When I lived in a town and exercised at the gym, there were videos to watch on the exercise machines of routes you might see if you really were running, cycling, or climbing steps on a steep hill. Mostly these were films of remote parts of the world such as Brazil or New Zealand, and I wondered why there weren't any videos featuring the varied splendours of the British landscape. I still wonder that now. The climb through Ham Woods up Windsor Hill looked as exotic as anything South America could offer, and would have been ideal for the stepping machine.
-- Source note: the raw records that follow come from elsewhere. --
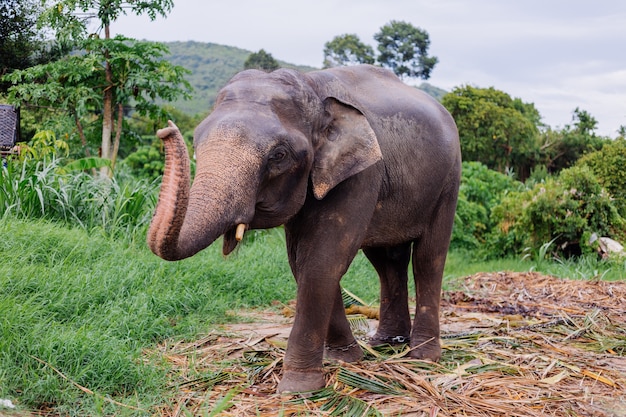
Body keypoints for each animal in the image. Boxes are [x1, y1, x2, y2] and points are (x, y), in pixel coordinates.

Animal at [146, 64, 458, 394]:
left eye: (279, 155)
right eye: (195, 142)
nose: (165, 130)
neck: (312, 86)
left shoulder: (362, 173)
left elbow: (322, 259)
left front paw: (298, 387)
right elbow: (301, 261)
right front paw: (344, 360)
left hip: (449, 181)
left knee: (428, 258)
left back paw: (422, 357)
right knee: (387, 261)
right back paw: (386, 344)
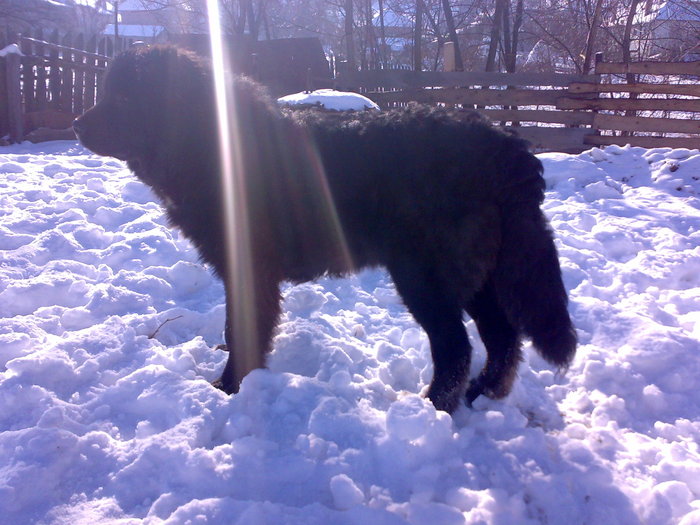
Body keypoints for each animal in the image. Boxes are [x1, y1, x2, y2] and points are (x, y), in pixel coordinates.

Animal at [72, 46, 576, 414]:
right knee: (503, 339)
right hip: (480, 276)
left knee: (456, 347)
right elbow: (239, 328)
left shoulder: (250, 269)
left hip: (426, 276)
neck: (208, 144)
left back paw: (434, 407)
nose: (76, 123)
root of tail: (504, 145)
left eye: (124, 99)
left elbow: (242, 330)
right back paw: (480, 394)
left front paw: (230, 387)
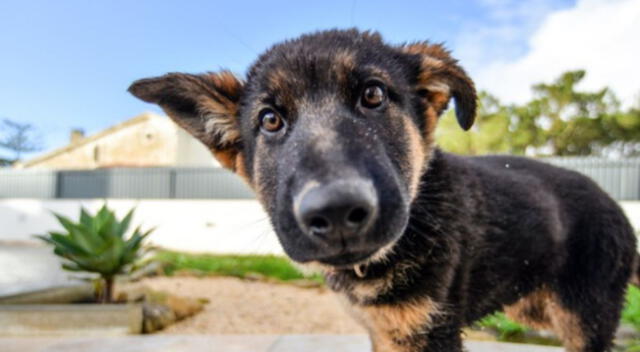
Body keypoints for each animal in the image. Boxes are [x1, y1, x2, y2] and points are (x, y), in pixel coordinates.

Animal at [127, 28, 636, 350]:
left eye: (373, 95)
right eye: (270, 120)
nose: (335, 213)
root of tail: (612, 202)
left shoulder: (430, 333)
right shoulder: (383, 330)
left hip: (585, 315)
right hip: (533, 305)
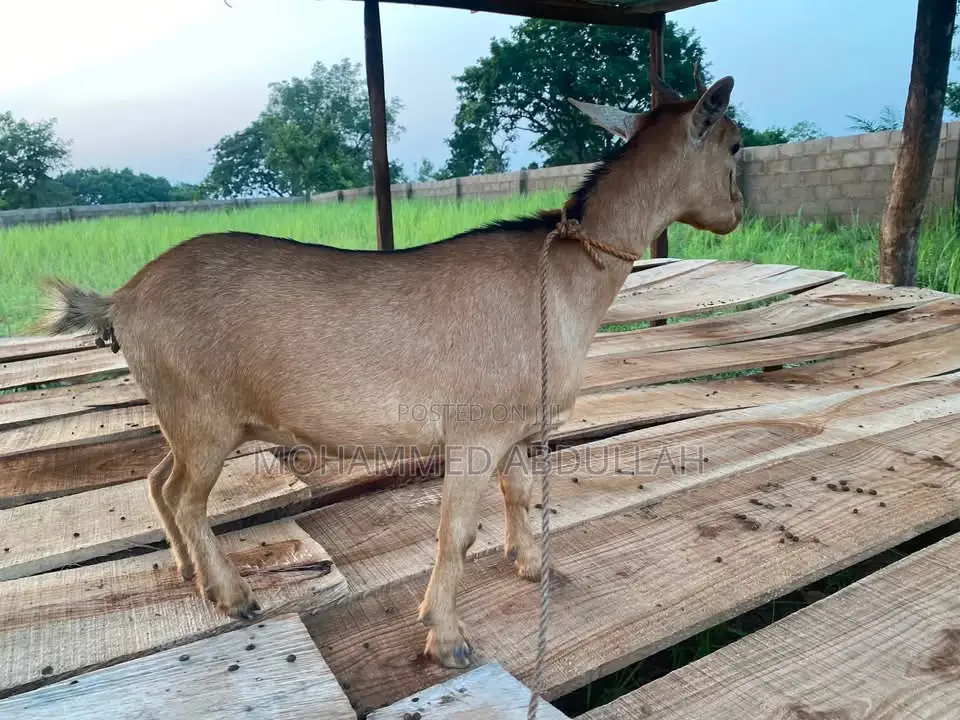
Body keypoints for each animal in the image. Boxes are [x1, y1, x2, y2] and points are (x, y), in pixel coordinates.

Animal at [35, 67, 743, 669]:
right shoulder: (476, 431)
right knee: (185, 498)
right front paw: (447, 637)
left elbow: (519, 493)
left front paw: (531, 563)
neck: (562, 277)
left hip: (184, 416)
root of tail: (123, 298)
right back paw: (233, 595)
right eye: (735, 144)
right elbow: (456, 533)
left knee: (159, 482)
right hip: (204, 418)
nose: (736, 214)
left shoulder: (511, 426)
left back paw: (193, 575)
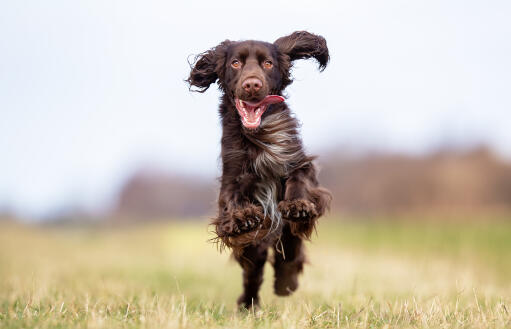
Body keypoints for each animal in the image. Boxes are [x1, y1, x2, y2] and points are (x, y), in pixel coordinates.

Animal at [187, 31, 332, 308]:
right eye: (235, 63)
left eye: (268, 63)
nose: (252, 85)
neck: (259, 135)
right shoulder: (232, 177)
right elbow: (231, 201)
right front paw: (242, 218)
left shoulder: (298, 160)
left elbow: (300, 181)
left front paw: (298, 205)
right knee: (253, 272)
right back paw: (248, 304)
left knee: (290, 248)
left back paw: (286, 283)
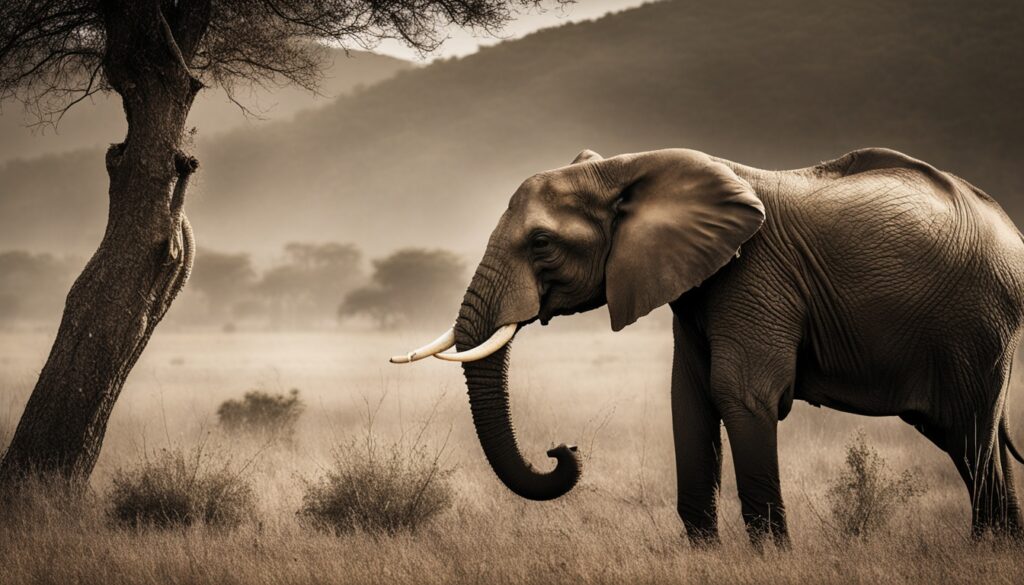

I would have liked to explore the East Mendip Way further, but by the time I met the Fosse Way, just after passing the Charlton Viaduct, my feet were aching and I was only too ready to take the fairly direct route home. This offered a chance to pass through Beacon Hill Woods, which is a different kind of landscape again: beech woodland carpeted in brown from last year's leaf-litter, instead of a jungle full of ferny hollows. On the steeper slopes of this wood, the trees seemed to be clinging for dear life to what soil they could find, their roots half exposed to the air in places.

When the Fosse Way broke off for a while, the last stage of my route took me across a few more fields, and then through the (surprisingly) now sunlit Harridge Wood. I wondered why I even needed to explore Somerset, when the ferny, boulder-strewn, stream-sewn, bee-loud woods on my doorstep are probably the most enchanting of all. After walking a while, I stopped wondering that and started wondering why a wood which doesn't seem like more than a spinney when I go for a typical walk in it, seems to stretch on forever when I'm tired and my feet hurt. I'm glad to be home - but if my feet have forgiven me by later in the week, I might try and see what the East Mendip Way from Ingsdons Hill to Great Gains Wood looks like.
Thurdsday 13th September 2018
My feet were sore after yesterday, so I decided to take the day off, spent the morning thinking and writing, and went into Wells in the afternoon to see whether there was anywhere that sold boots, as my old ones are falling to bits. Unfortunately, the shoe-shop has plenty of boot-like footwear, but only a few pairs of really sturdy hiking boots, which were all a bit pricey for me. Still, I got a reasonable amount of the day's walking in by wandering around Wells, and made up the remainder this evening by repeatedly running up and down the stairs of my house. Actually, walking sedately one stair at a time, instead of running up them two at a time, would have made up the requisite number of steps with less expenditure of energy - but it wouldn't have been nearly so satisfying.
The Beloved, who plays in the From The Top orchestra, is in a concert at St Cuthbert's Church in Wells tomorrow with the Cantabile Ladies' Choir, so I'm planning to walk into Wells to attend that, and get a lift home afterwards. The concert starts at 7.30pm, the tickets cost £10, and the theme is 'Music From The Wars', if you're interested in going along.